Problem to work on
Return every line below that contains the string "shows", matching case exactly.

Information provided

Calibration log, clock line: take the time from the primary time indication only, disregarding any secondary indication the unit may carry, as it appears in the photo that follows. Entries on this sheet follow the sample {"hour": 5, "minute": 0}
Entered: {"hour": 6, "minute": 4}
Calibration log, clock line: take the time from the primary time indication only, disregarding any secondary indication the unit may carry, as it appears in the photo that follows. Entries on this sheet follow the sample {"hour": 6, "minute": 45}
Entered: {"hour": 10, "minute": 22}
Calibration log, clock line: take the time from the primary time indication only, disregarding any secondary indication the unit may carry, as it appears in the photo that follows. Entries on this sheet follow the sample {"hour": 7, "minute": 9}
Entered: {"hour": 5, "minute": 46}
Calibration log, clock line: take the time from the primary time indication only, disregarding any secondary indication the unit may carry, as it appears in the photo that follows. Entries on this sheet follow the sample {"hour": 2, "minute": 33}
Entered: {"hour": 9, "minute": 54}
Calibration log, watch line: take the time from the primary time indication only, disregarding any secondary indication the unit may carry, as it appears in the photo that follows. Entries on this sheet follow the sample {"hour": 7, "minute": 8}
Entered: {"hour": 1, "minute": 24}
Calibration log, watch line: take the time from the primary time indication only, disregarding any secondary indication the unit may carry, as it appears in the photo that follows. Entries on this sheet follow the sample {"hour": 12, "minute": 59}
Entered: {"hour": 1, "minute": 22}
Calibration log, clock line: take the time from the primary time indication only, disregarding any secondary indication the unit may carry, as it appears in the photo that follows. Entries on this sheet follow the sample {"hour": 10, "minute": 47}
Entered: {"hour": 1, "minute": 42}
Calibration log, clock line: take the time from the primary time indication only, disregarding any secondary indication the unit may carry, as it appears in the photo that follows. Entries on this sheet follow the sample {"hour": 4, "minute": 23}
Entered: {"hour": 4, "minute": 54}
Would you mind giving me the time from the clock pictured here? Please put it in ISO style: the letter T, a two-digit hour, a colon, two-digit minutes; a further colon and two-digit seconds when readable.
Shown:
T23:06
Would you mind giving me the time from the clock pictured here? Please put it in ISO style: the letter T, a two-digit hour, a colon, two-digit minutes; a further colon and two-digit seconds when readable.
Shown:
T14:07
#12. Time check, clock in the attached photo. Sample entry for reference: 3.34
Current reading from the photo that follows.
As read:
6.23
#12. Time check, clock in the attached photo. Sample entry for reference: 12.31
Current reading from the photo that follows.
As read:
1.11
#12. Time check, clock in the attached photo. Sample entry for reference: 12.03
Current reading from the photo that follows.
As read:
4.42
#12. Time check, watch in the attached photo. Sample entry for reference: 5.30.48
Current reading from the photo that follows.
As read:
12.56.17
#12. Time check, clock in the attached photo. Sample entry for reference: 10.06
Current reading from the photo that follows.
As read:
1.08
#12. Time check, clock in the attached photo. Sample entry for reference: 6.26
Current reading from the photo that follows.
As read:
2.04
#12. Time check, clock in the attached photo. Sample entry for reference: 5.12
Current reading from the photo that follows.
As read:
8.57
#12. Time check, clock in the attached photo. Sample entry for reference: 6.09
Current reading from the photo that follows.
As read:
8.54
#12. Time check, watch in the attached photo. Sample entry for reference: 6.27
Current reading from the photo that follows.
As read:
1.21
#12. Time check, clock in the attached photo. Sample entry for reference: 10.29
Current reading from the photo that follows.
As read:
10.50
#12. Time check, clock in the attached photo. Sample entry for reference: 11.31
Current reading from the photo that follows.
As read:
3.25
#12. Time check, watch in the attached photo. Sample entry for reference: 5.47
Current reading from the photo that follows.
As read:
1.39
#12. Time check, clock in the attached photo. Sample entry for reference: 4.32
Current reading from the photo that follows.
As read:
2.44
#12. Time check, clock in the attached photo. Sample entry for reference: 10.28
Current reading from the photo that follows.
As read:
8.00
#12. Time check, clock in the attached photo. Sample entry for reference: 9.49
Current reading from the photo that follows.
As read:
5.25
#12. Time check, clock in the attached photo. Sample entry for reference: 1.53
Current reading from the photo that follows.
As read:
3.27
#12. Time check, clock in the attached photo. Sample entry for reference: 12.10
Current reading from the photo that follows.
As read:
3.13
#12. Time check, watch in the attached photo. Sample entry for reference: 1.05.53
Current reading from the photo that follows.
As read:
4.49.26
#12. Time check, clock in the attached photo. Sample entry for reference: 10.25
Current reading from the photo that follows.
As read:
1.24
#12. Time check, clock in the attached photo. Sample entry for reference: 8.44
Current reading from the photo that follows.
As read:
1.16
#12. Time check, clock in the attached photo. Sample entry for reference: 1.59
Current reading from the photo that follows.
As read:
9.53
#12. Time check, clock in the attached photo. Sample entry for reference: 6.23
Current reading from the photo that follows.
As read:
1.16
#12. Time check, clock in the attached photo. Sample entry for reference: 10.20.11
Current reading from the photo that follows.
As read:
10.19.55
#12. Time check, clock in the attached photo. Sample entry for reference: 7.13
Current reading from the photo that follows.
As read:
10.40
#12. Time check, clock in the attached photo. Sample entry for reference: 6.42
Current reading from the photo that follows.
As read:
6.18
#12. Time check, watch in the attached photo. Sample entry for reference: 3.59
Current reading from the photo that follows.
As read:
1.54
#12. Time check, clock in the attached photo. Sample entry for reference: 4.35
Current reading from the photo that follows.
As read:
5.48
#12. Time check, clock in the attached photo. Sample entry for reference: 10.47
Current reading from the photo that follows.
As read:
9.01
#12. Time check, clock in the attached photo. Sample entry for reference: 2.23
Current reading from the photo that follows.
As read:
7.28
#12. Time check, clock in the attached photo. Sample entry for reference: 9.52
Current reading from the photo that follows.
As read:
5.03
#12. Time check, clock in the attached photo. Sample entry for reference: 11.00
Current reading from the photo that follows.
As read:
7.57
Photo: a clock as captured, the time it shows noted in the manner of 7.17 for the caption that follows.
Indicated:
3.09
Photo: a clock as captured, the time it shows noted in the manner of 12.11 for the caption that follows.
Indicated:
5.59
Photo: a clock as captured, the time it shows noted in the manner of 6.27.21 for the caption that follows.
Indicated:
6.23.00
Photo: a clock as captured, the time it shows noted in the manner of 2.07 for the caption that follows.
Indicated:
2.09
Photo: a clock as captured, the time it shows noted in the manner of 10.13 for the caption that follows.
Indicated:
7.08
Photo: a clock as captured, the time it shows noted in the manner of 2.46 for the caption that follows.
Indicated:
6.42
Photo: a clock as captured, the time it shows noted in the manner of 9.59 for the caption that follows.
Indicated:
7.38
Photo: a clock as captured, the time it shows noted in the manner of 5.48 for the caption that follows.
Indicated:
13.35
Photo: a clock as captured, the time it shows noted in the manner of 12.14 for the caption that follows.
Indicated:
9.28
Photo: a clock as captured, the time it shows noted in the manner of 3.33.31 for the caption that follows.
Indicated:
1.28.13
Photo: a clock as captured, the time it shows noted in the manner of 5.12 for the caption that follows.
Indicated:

Written solution
Photo: a clock as captured, the time it shows noted in the manner of 7.17 for the caption that follows.
Photo: a clock as captured, the time it shows noted in the manner of 12.11 for the caption that follows.
Photo: a clock as captured, the time it shows noted in the manner of 6.27.21 for the caption that follows.
Photo: a clock as captured, the time it shows noted in the manner of 2.07 for the caption that follows.
Photo: a clock as captured, the time it shows noted in the manner of 10.13 for the caption that follows.
Photo: a clock as captured, the time it shows noted in the manner of 2.46 for the caption that follows.
Photo: a clock as captured, the time it shows noted in the manner of 9.59 for the caption that follows.
Photo: a clock as captured, the time it shows noted in the manner of 5.48 for the caption that follows.
Photo: a clock as captured, the time it shows noted in the manner of 12.14 for the caption that follows.
Photo: a clock as captured, the time it shows noted in the manner of 3.33.31 for the caption that follows.
Photo: a clock as captured, the time it shows noted in the manner of 5.12 for the caption that follows.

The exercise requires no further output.